Work instruction: In the records, find each line where "Scholars" occurs, and copy it.

[Supplied data]

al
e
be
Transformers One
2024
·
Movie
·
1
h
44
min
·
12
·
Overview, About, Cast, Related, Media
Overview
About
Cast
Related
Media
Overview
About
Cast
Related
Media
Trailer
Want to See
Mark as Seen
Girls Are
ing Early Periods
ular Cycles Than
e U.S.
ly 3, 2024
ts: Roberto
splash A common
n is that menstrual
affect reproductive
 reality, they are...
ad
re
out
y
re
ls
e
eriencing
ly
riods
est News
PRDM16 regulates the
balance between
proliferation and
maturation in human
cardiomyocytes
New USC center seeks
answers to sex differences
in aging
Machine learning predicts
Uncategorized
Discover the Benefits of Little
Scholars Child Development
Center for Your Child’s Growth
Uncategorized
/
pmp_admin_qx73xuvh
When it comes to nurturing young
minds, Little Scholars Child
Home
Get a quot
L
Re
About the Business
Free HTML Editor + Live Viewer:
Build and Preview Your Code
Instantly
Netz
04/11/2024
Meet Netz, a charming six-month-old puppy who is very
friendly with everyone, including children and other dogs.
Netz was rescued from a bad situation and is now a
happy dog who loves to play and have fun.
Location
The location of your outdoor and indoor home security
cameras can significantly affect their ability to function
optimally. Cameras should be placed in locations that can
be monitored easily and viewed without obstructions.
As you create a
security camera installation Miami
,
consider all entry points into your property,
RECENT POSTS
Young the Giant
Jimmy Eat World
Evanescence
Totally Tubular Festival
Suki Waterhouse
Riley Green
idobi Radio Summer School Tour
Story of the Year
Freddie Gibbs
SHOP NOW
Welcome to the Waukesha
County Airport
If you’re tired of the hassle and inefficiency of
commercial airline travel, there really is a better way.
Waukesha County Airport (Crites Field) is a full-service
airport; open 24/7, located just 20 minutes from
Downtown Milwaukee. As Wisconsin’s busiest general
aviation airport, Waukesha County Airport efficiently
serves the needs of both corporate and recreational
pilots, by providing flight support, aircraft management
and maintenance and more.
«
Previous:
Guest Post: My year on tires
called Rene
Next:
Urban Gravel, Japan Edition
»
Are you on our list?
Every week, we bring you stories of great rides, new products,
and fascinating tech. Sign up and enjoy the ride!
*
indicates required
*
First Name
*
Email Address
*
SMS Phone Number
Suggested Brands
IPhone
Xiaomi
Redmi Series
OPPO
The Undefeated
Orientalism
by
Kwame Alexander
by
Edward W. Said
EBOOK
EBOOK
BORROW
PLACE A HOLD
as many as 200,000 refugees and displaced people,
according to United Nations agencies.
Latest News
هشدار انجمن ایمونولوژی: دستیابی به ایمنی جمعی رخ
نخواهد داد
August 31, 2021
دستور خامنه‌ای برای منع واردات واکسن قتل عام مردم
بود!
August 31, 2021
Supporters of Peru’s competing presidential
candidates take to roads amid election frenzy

[/Supplied data]

Answer below:
Scholars Child Development
minds, Little Scholars Child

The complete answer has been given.